Nah, kalo sudah mikir (minimal) 2 hal di atas, aku sering mikir, buat apa gw bayar pajak? Sux lah!

Terkadang aku mikir, para preman di pasar masih lebih 'mendingan'. Mereka munguti duit dari para pedagang, dg dalih uang keamanan. Dan yg mereka lakukan memang membantu keamanan para pedagang, termasuk memberitahu jika ada razia satpol PP. Hanya saja, para preman ini pun kadang ngaco juga. Kalo di luar keamanan, mereka ogah ngurus. Misalnya pedagang kena gusur, mereka langsung jadi orang paling bloon sedunia.ngakaksilly

Tapi, entah kenapa, mendadak kantor 'sounding' bahwa para staf mesti punya NPWP. Halah...ya sudah, nurut aja lah, daripada ntar ada kasus. Walhasil, 2 minggu kemarin, sudah mulai dilakukan pendataan dan pengumpulan fotokopi ktp bla bla bla. Dan hari Senin lalu, awal Desember 2008, aku sudah memegang kartu NPWP atas namaku sendiri. Sorry ya, ga dicantumin, ntar disalahgunakan anda-anda semuah, xixixi...

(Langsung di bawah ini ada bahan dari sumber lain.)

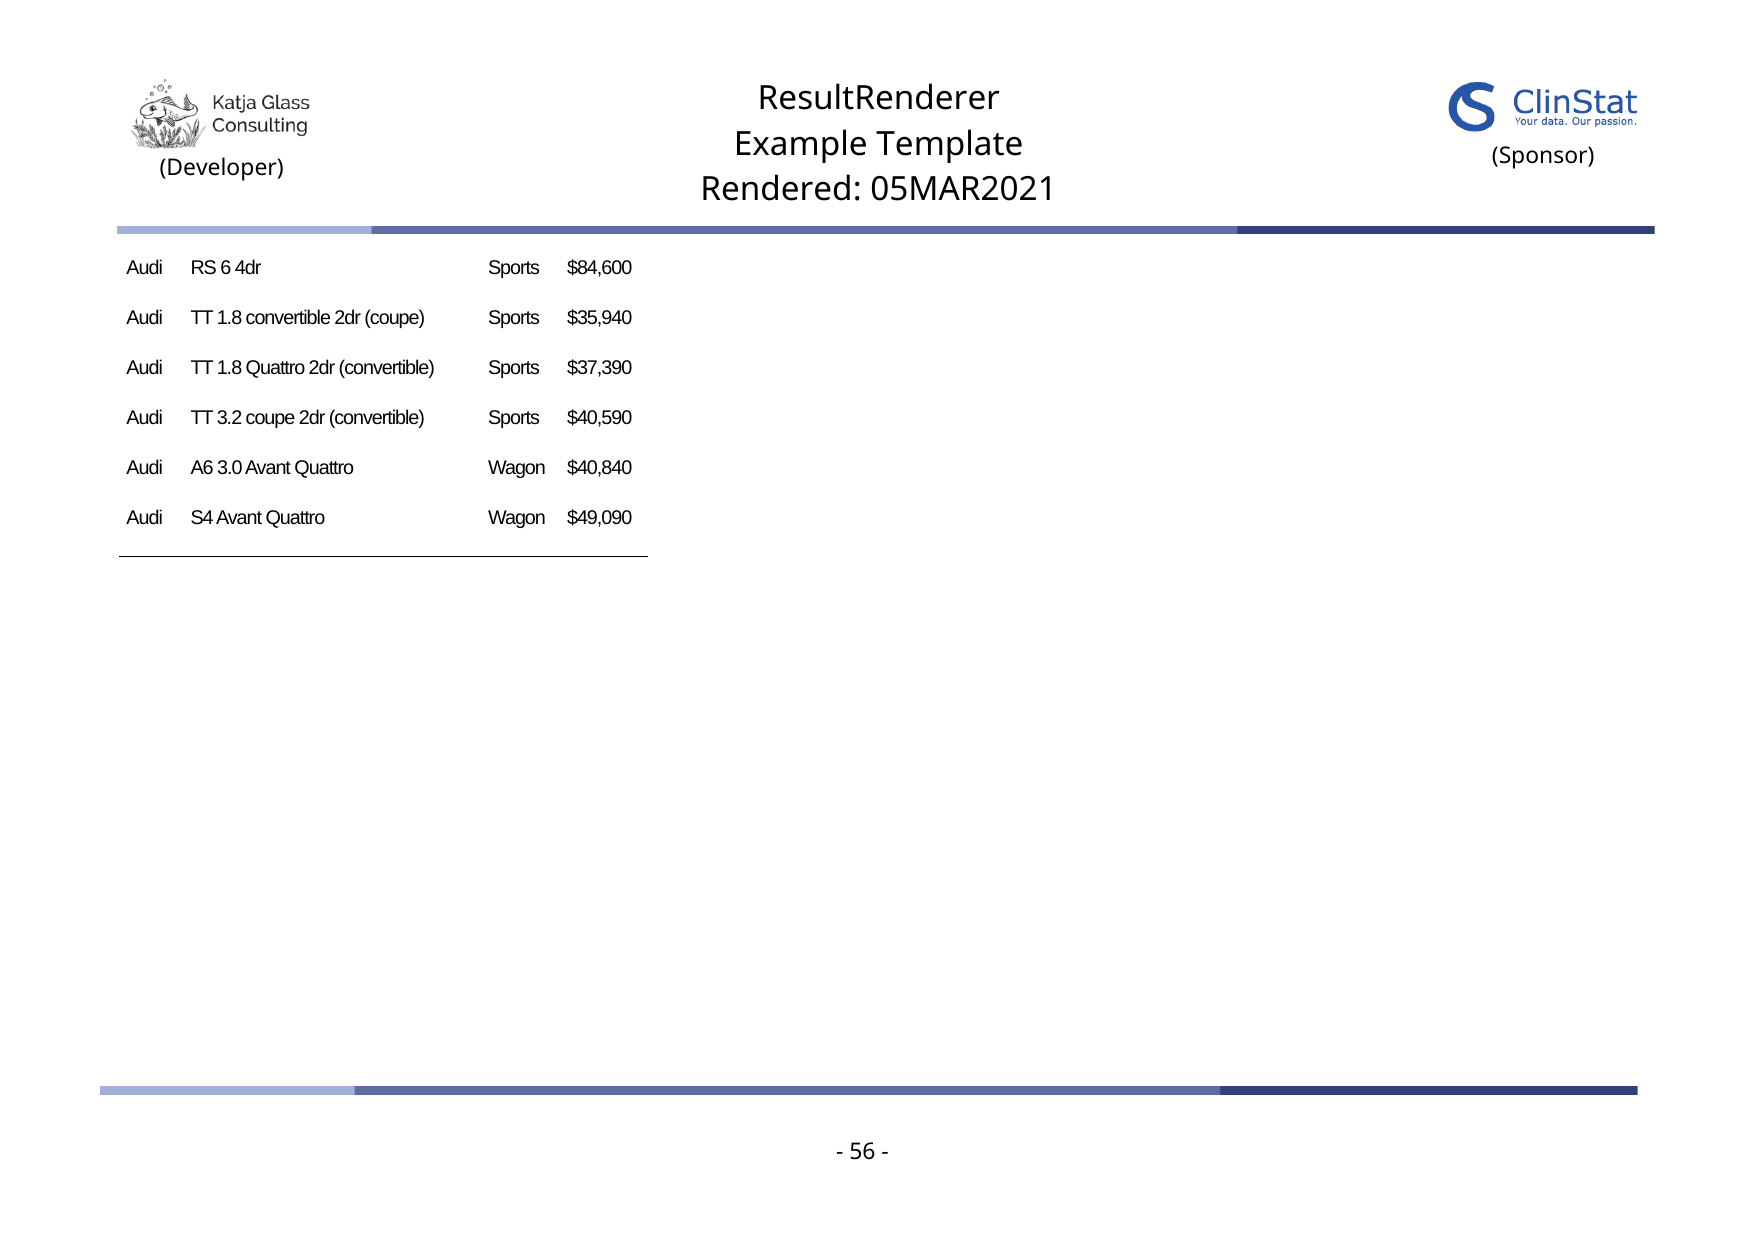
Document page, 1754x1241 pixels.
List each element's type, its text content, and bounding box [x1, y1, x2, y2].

Oya, tentang layanan NPWP yg katanya mudah bla bla bla...nampaknya tidak berlaku di semua tempat. Di Jakarta dan Bandung sih kayanya masih diacungi jempol, tapi pengalaman Andri di sini, patut dijadikan cermin bagi para pejabat di perpajakan, bahwa layanan kalian masih payah!

Dan mulai tahun depan, sudah musti ngurus2 pajak deh! Kok serasa dipalakin, tapi dg ijin resmi dari pemerintah, ya?menghela nafas, panjaaaangggg...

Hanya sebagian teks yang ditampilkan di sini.